* [Available data]
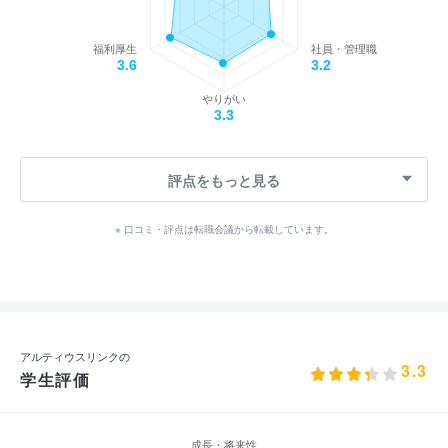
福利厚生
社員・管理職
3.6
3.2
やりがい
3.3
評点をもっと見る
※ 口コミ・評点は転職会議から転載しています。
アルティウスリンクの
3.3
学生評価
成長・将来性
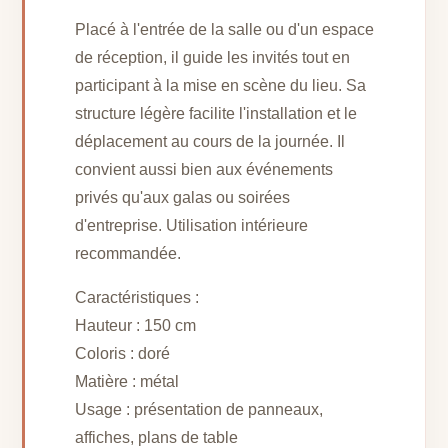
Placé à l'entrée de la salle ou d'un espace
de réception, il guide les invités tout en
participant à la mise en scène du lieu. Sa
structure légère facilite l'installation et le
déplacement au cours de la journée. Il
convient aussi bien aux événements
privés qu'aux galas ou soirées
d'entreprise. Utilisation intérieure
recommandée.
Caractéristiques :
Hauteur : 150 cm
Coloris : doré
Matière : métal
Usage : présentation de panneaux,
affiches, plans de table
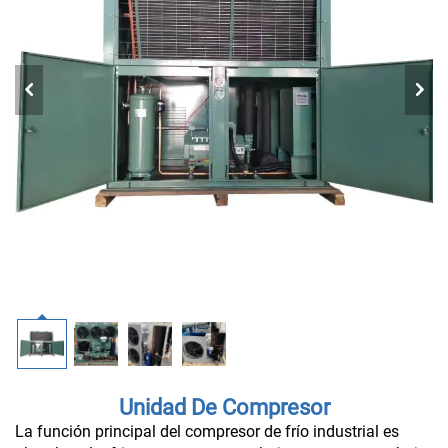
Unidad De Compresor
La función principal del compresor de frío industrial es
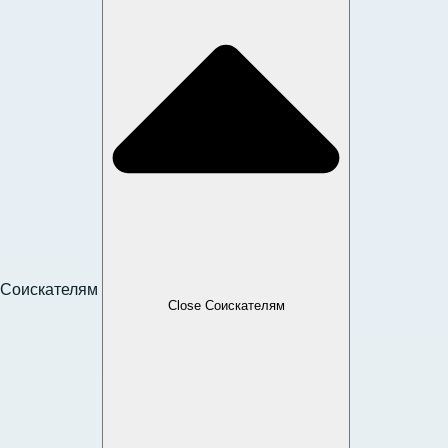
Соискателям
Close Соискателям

==

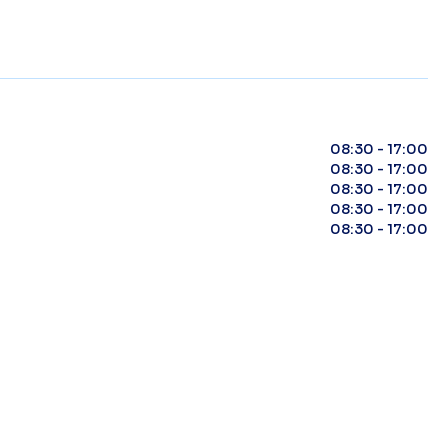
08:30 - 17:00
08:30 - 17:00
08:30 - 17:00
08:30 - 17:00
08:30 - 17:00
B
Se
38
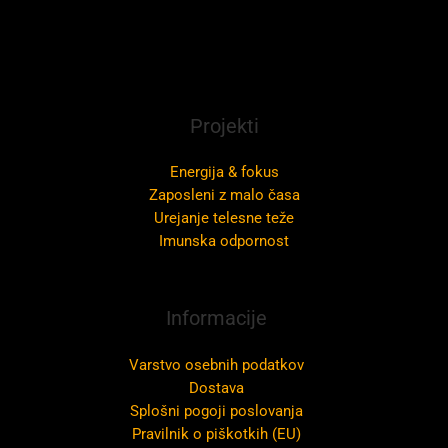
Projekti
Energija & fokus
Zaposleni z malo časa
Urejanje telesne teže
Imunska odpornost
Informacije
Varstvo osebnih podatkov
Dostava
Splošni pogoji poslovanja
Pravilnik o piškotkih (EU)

* [Task]
Both the line above containing "Coloris : doré" and the line containing "Close Соискателям" belong in the copy, along with every line between them; print these exactly and omit the pictures.

* [Problem solution]
Coloris : doré
Matière : métal
Usage : présentation de panneaux,
affiches, plans de table
Unidad De Compresor
La función principal del compresor de frío industrial es
Соискателям
Close Соискателям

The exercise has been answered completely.